La postura refleja un endurecimiento en la política exterior hacia La Habana y reabre un escenario de incertidumbre en la región.
La condición fue expuesta en el marco de recientes contactos diplomáticos, donde Washington dejó en claro que no contempla una normalización plena sin modificaciones en el sistema político cubano.
Desde su perspectiva, el actual gobierno no ofrece garantías suficientes en materia de derechos humanos, apertura política y reformas estructurales, aspectos que consideran clave para un entendimiento duradero.
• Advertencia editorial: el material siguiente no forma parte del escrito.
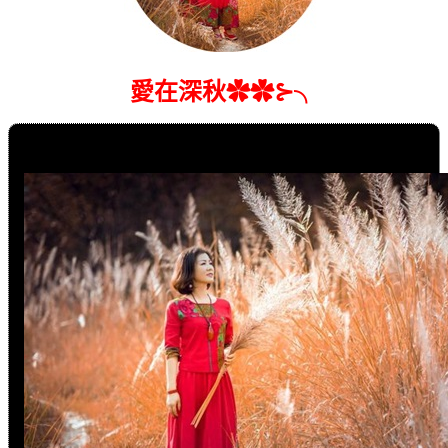
愛在深秋✿✿⊱╮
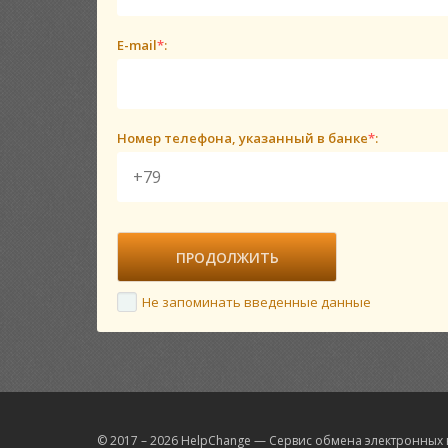
E-mail
*
:
Номер телефона, указанный в банке
*
:
Не запоминать введенные данные
© 2017 – 2026 HelpChange — Сервис обмена электронных 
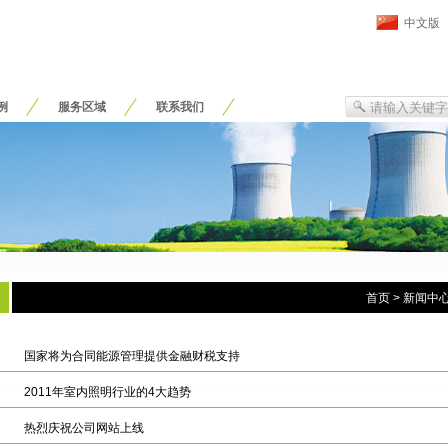
中文版
例
服务区域
联系我们
首页
>
新闻中
国家将为合同能源管理提供金融财税支持
2011年室内照明行业的4大趋势
热烈庆祝公司网站上线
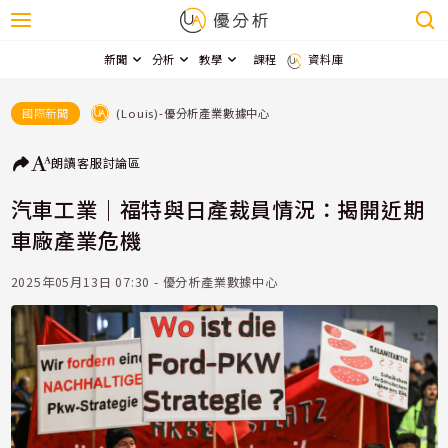
新聞
分析
教學
課程
資料庫
(Louis)-優分析產業數據中心
國際新聞
朗讀
客服
討論區
汽車工業｜福特與日產裁員情況：揭開近期
車廠產業危機
2025年05月13日 07:30 - 優分析產業數據中心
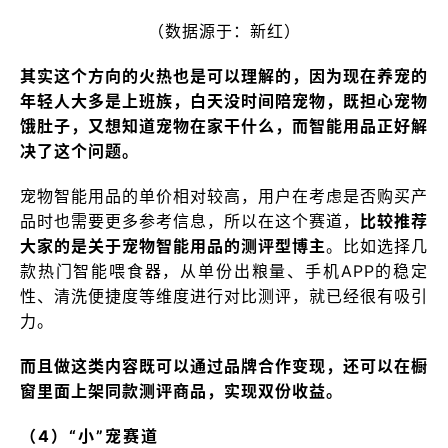
（数据源于：新红）
其实这个方向的火热也是可以理解的，因为现在养宠的
年轻人大多是上班族，白天没时间陪宠物，既担心宠物
饿肚子，又想知道宠物在家干什么，而智能用品正好解
决了这个问题。
宠物智能用品的单价相对较高，用户在考虑是否购买产
品时也需要更多参考信息，所以在这个赛道，
比较推荐
大家的是关于宠物智能用品的测评型博主
。比如选择几
款热门智能喂食器，从单份出粮量、手机APP的稳定
性、清洗便捷度等维度进行对比测评，就已经很有吸引
力。
而且做这类内容既可以通过品牌合作变现，还可以在橱
窗里面上架同款测评商品，实现双份收益。
（4）“小”宠赛道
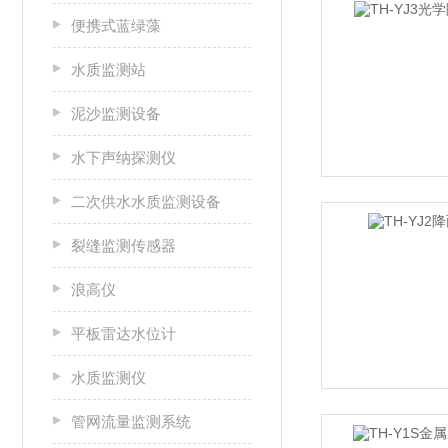
便携式蓝绿藻
水质监测站
泥沙监测设备
水下声纳探测仪
二次供水水质监测设备
裂缝监测传感器
浪高仪
平板雷达水位计
水质监测仪
管网流量监测系统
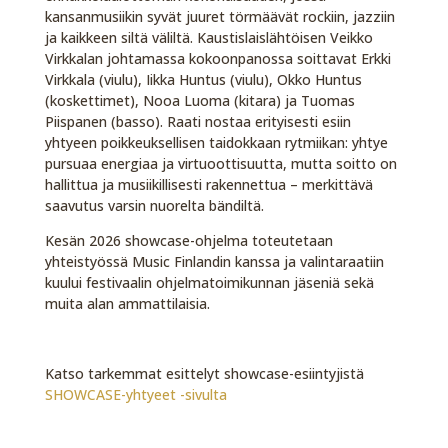
kansanmusiikin syvät juuret törmäävät rockiin, jazziin
ja kaikkeen siltä väliltä. Kaustislaislähtöisen Veikko
Virkkalan johtamassa kokoonpanossa soittavat Erkki
Virkkala (viulu), Iikka Huntus (viulu), Okko Huntus
(koskettimet), Nooa Luoma (kitara) ja Tuomas
Piispanen (basso). Raati nostaa erityisesti esiin
yhtyeen poikkeuksellisen taidokkaan rytmiikan: yhtye
pursuaa energiaa ja virtuoottisuutta, mutta soitto on
hallittua ja musiikillisesti rakennettua – merkittävä
saavutus varsin nuorelta bändiltä.
Kesän 2026 showcase-ohjelma toteutetaan
yhteistyössä Music Finlandin kanssa ja valintaraatiin
kuului festivaalin ohjelmatoimikunnan jäseniä sekä
muita alan ammattilaisia.
Katso tarkemmat esittelyt showcase-esiintyjistä
SHOWCASE-yhtyeet -sivulta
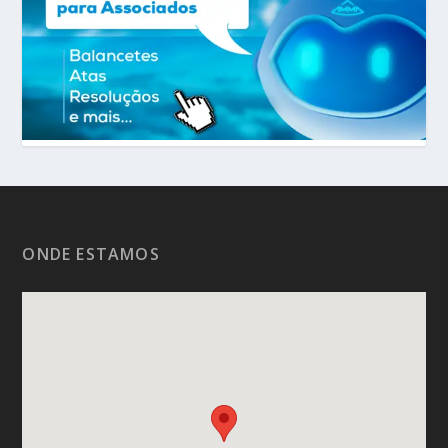
ONDE ESTAMOS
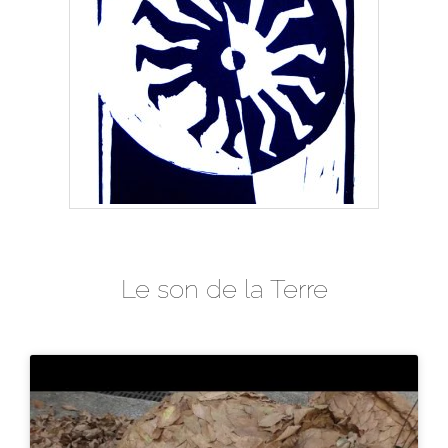
Le son de la Terre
En La Habana, la reacción fue inmediata. Las autoridades cubanas interpretaron la exigencia como una intromisión directa en los asuntos internos del país y ratificaron su rechazo a cualquier tipo de condicionamiento externo.
En ese sentido, defendieron la legitimidad institucional y denunciaron la continuidad de políticas de presión que han marcado históricamente la relación bilateral.
El planteo se inscribe en una prolongada historia de tensiones entre ambos países, atravesada por sanciones económicas, bloqueos y períodos de acercamiento intermitente.
Aunque hubo intentos de distensión en distintos momentos, las diferencias estructurales han impedido consolidar un vínculo estable en el tiempo.
El escenario actual abre interrogantes sobre el futuro de las relaciones bilaterales en un contexto internacional complejo.
La posibilidad de un acuerdo aparece, por ahora, lejana, mientras persisten las condiciones cruzadas y la falta de consenso sobre el camino a seguir para avanzar hacia una relación más constructiva.